DIRECTIONS FOR THIS TASK: Write the records out again, precisely as they stand.

START RECORDS PROVIDED

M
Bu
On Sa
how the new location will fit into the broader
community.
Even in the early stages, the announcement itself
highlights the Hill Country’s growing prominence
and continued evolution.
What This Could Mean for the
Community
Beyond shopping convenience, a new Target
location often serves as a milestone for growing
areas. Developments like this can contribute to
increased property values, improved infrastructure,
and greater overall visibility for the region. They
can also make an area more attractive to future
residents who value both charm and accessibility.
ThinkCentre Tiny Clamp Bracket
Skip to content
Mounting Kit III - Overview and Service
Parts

END RECORDS PROVIDED

EXERCISE RESULT:
M
Bu
On Sa
how the new location will fit into the broader
community.
Even in the early stages, the announcement itself
highlights the Hill Country’s growing prominence
and continued evolution.
What This Could Mean for the
Community
Beyond shopping convenience, a new Target
location often serves as a milestone for growing
areas. Developments like this can contribute to
increased property values, improved infrastructure,
and greater overall visibility for the region. They
can also make an area more attractive to future
residents who value both charm and accessibility.
ThinkCentre Tiny Clamp Bracket
Skip to content
Mounting Kit III - Overview and Service
Parts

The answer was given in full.